(Stored data entries)
========
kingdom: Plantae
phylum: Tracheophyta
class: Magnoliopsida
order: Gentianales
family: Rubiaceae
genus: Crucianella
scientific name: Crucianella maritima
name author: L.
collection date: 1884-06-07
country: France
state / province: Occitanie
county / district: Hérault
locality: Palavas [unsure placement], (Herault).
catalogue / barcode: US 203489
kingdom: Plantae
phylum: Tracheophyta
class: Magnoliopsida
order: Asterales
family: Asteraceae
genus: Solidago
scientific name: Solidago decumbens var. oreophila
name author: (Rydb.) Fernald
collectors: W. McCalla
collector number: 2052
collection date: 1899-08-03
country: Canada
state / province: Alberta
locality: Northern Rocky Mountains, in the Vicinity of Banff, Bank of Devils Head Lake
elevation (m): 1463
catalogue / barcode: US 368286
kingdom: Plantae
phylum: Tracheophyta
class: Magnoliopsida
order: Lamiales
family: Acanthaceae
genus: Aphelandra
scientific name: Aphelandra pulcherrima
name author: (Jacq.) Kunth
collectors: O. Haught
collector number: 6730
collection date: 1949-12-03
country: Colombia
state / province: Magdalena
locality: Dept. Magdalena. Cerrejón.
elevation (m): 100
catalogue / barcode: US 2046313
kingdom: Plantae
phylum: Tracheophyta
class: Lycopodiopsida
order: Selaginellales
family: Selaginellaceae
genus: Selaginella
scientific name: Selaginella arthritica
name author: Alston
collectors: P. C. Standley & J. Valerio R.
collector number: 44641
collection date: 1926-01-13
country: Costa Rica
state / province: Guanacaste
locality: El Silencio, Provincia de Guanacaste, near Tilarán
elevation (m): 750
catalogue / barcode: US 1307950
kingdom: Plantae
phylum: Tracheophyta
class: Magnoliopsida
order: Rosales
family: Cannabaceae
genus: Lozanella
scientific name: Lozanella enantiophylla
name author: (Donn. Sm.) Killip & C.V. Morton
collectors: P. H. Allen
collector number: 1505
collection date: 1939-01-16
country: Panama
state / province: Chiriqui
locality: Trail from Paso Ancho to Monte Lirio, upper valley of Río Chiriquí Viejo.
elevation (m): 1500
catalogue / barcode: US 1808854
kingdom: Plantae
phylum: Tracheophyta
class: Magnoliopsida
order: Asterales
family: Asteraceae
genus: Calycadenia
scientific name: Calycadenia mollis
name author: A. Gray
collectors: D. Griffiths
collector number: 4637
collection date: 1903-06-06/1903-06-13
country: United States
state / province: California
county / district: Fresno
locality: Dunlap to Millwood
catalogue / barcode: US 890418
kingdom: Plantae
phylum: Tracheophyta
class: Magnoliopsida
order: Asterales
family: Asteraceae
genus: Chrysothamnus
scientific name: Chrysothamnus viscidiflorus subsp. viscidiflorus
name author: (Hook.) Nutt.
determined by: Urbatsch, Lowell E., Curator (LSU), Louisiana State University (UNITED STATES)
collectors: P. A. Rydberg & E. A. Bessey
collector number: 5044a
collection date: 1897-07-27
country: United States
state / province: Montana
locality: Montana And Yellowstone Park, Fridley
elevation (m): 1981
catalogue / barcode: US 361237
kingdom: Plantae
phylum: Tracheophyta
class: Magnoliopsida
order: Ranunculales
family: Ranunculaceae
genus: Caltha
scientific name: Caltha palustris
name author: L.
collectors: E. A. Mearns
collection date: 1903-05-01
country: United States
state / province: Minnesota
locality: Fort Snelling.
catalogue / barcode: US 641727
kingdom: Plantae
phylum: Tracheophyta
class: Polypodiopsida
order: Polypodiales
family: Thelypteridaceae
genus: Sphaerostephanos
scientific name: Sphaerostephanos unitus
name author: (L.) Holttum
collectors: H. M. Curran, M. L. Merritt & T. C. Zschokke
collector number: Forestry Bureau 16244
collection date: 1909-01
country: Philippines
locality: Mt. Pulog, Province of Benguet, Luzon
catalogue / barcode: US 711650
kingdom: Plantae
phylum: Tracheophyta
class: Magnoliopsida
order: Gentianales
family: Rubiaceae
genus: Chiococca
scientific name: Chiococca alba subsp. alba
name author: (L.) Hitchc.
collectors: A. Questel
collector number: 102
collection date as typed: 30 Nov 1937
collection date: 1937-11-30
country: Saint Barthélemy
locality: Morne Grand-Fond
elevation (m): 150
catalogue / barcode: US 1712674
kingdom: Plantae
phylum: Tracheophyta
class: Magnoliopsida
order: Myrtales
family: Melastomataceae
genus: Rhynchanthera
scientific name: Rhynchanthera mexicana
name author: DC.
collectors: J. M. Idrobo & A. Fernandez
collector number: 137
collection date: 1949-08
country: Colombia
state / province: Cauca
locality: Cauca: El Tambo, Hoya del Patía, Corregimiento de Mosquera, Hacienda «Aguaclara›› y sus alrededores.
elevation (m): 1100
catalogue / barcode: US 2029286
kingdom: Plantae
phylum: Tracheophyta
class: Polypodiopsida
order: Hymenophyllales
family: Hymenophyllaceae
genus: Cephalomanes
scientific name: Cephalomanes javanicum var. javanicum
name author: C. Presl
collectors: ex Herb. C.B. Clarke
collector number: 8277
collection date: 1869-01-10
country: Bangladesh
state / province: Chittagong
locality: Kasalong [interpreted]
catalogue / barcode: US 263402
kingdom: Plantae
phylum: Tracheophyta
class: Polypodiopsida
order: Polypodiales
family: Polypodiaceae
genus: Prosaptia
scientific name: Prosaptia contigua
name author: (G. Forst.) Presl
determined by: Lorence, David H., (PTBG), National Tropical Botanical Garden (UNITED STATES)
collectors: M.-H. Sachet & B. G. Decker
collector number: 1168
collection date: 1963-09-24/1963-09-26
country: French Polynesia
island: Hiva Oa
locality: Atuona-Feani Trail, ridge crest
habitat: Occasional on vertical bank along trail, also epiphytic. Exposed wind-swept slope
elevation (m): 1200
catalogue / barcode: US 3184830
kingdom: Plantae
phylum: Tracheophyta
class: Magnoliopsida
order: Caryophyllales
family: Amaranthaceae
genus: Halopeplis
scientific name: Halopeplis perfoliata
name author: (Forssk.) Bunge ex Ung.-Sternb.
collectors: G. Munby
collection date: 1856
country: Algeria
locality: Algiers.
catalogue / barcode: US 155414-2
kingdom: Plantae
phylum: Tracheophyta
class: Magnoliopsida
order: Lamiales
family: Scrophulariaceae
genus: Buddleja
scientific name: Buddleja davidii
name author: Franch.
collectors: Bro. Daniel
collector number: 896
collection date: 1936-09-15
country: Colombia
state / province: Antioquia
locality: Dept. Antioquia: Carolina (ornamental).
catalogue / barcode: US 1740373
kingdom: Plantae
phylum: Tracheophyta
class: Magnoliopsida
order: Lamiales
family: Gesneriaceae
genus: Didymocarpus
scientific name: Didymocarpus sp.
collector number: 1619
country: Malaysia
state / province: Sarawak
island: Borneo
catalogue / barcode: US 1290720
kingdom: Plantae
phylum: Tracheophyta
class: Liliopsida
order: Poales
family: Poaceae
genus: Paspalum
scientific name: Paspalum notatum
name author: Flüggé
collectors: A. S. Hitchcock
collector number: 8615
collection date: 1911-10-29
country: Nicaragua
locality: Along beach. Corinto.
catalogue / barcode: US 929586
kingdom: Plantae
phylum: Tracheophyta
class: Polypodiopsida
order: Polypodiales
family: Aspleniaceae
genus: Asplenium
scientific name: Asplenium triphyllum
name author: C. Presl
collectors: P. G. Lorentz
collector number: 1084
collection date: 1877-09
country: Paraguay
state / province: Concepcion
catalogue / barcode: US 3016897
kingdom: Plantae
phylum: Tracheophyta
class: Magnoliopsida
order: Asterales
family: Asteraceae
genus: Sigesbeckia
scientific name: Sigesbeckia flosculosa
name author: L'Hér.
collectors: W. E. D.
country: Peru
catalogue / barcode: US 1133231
========
REQUIRED WORK: Pull every line from the records above and reproduce each one verbatim, keeping the original order.

THE RESPONSE:
kingdom: Plantae
phylum: Tracheophyta
class: Magnoliopsida
order: Gentianales
family: Rubiaceae
genus: Crucianella
scientific name: Crucianella maritima
name author: L.
collection date: 1884-06-07
country: France
state / province: Occitanie
county / district: Hérault
locality: Palavas [unsure placement], (Herault).
catalogue / barcode: US 203489
kingdom: Plantae
phylum: Tracheophyta
class: Magnoliopsida
order: Asterales
family: Asteraceae
genus: Solidago
scientific name: Solidago decumbens var. oreophila
name author: (Rydb.) Fernald
collectors: W. McCalla
collector number: 2052
collection date: 1899-08-03
country: Canada
state / province: Alberta
locality: Northern Rocky Mountains, in the Vicinity of Banff, Bank of Devils Head Lake
elevation (m): 1463
catalogue / barcode: US 368286
kingdom: Plantae
phylum: Tracheophyta
class: Magnoliopsida
order: Lamiales
family: Acanthaceae
genus: Aphelandra
scientific name: Aphelandra pulcherrima
name author: (Jacq.) Kunth
collectors: O. Haught
collector number: 6730
collection date: 1949-12-03
country: Colombia
state / province: Magdalena
locality: Dept. Magdalena. Cerrejón.
elevation (m): 100
catalogue / barcode: US 2046313
kingdom: Plantae
phylum: Tracheophyta
class: Lycopodiopsida
order: Selaginellales
family: Selaginellaceae
genus: Selaginella
scientific name: Selaginella arthritica
name author: Alston
collectors: P. C. Standley & J. Valerio R.
collector number: 44641
collection date: 1926-01-13
country: Costa Rica
state / province: Guanacaste
locality: El Silencio, Provincia de Guanacaste, near Tilarán
elevation (m): 750
catalogue / barcode: US 1307950
kingdom: Plantae
phylum: Tracheophyta
class: Magnoliopsida
order: Rosales
family: Cannabaceae
genus: Lozanella
scientific name: Lozanella enantiophylla
name author: (Donn. Sm.) Killip & C.V. Morton
collectors: P. H. Allen
collector number: 1505
collection date: 1939-01-16
country: Panama
state / province: Chiriqui
locality: Trail from Paso Ancho to Monte Lirio, upper valley of Río Chiriquí Viejo.
elevation (m): 1500
catalogue / barcode: US 1808854
kingdom: Plantae
phylum: Tracheophyta
class: Magnoliopsida
order: Asterales
family: Asteraceae
genus: Calycadenia
scientific name: Calycadenia mollis
name author: A. Gray
collectors: D. Griffiths
collector number: 4637
collection date: 1903-06-06/1903-06-13
country: United States
state / province: California
county / district: Fresno
locality: Dunlap to Millwood
catalogue / barcode: US 890418
kingdom: Plantae
phylum: Tracheophyta
class: Magnoliopsida
order: Asterales
family: Asteraceae
genus: Chrysothamnus
scientific name: Chrysothamnus viscidiflorus subsp. viscidiflorus
name author: (Hook.) Nutt.
determined by: Urbatsch, Lowell E., Curator (LSU), Louisiana State University (UNITED STATES)
collectors: P. A. Rydberg & E. A. Bessey
collector number: 5044a
collection date: 1897-07-27
country: United States
state / province: Montana
locality: Montana And Yellowstone Park, Fridley
elevation (m): 1981
catalogue / barcode: US 361237
kingdom: Plantae
phylum: Tracheophyta
class: Magnoliopsida
order: Ranunculales
family: Ranunculaceae
genus: Caltha
scientific name: Caltha palustris
name author: L.
collectors: E. A. Mearns
collection date: 1903-05-01
country: United States
state / province: Minnesota
locality: Fort Snelling.
catalogue / barcode: US 641727
kingdom: Plantae
phylum: Tracheophyta
class: Polypodiopsida
order: Polypodiales
family: Thelypteridaceae
genus: Sphaerostephanos
scientific name: Sphaerostephanos unitus
name author: (L.) Holttum
collectors: H. M. Curran, M. L. Merritt & T. C. Zschokke
collector number: Forestry Bureau 16244
collection date: 1909-01
country: Philippines
locality: Mt. Pulog, Province of Benguet, Luzon
catalogue / barcode: US 711650
kingdom: Plantae
phylum: Tracheophyta
class: Magnoliopsida
order: Gentianales
family: Rubiaceae
genus: Chiococca
scientific name: Chiococca alba subsp. alba
name author: (L.) Hitchc.
collectors: A. Questel
collector number: 102
collection date as typed: 30 Nov 1937
collection date: 1937-11-30
country: Saint Barthélemy
locality: Morne Grand-Fond
elevation (m): 150
catalogue / barcode: US 1712674
kingdom: Plantae
phylum: Tracheophyta
class: Magnoliopsida
order: Myrtales
family: Melastomataceae
genus: Rhynchanthera
scientific name: Rhynchanthera mexicana
name author: DC.
collectors: J. M. Idrobo & A. Fernandez
collector number: 137
collection date: 1949-08
country: Colombia
state / province: Cauca
locality: Cauca: El Tambo, Hoya del Patía, Corregimiento de Mosquera, Hacienda «Aguaclara›› y sus alrededores.
elevation (m): 1100
catalogue / barcode: US 2029286
kingdom: Plantae
phylum: Tracheophyta
class: Polypodiopsida
order: Hymenophyllales
family: Hymenophyllaceae
genus: Cephalomanes
scientific name: Cephalomanes javanicum var. javanicum
name author: C. Presl
collectors: ex Herb. C.B. Clarke
collector number: 8277
collection date: 1869-01-10
country: Bangladesh
state / province: Chittagong
locality: Kasalong [interpreted]
catalogue / barcode: US 263402
kingdom: Plantae
phylum: Tracheophyta
class: Polypodiopsida
order: Polypodiales
family: Polypodiaceae
genus: Prosaptia
scientific name: Prosaptia contigua
name author: (G. Forst.) Presl
determined by: Lorence, David H., (PTBG), National Tropical Botanical Garden (UNITED STATES)
collectors: M.-H. Sachet & B. G. Decker
collector number: 1168
collection date: 1963-09-24/1963-09-26
country: French Polynesia
island: Hiva Oa
locality: Atuona-Feani Trail, ridge crest
habitat: Occasional on vertical bank along trail, also epiphytic. Exposed wind-swept slope
elevation (m): 1200
catalogue / barcode: US 3184830
kingdom: Plantae
phylum: Tracheophyta
class: Magnoliopsida
order: Caryophyllales
family: Amaranthaceae
genus: Halopeplis
scientific name: Halopeplis perfoliata
name author: (Forssk.) Bunge ex Ung.-Sternb.
collectors: G. Munby
collection date: 1856
country: Algeria
locality: Algiers.
catalogue / barcode: US 155414-2
kingdom: Plantae
phylum: Tracheophyta
class: Magnoliopsida
order: Lamiales
family: Scrophulariaceae
genus: Buddleja
scientific name: Buddleja davidii
name author: Franch.
collectors: Bro. Daniel
collector number: 896
collection date: 1936-09-15
country: Colombia
state / province: Antioquia
locality: Dept. Antioquia: Carolina (ornamental).
catalogue / barcode: US 1740373
kingdom: Plantae
phylum: Tracheophyta
class: Magnoliopsida
order: Lamiales
family: Gesneriaceae
genus: Didymocarpus
scientific name: Didymocarpus sp.
collector number: 1619
country: Malaysia
state / province: Sarawak
island: Borneo
catalogue / barcode: US 1290720
kingdom: Plantae
phylum: Tracheophyta
class: Liliopsida
order: Poales
family: Poaceae
genus: Paspalum
scientific name: Paspalum notatum
name author: Flüggé
collectors: A. S. Hitchcock
collector number: 8615
collection date: 1911-10-29
country: Nicaragua
locality: Along beach. Corinto.
catalogue / barcode: US 929586
kingdom: Plantae
phylum: Tracheophyta
class: Polypodiopsida
order: Polypodiales
family: Aspleniaceae
genus: Asplenium
scientific name: Asplenium triphyllum
name author: C. Presl
collectors: P. G. Lorentz
collector number: 1084
collection date: 1877-09
country: Paraguay
state / province: Concepcion
catalogue / barcode: US 3016897
kingdom: Plantae
phylum: Tracheophyta
class: Magnoliopsida
order: Asterales
family: Asteraceae
genus: Sigesbeckia
scientific name: Sigesbeckia flosculosa
name author: L'Hér.
collectors: W. E. D.
country: Peru
catalogue / barcode: US 1133231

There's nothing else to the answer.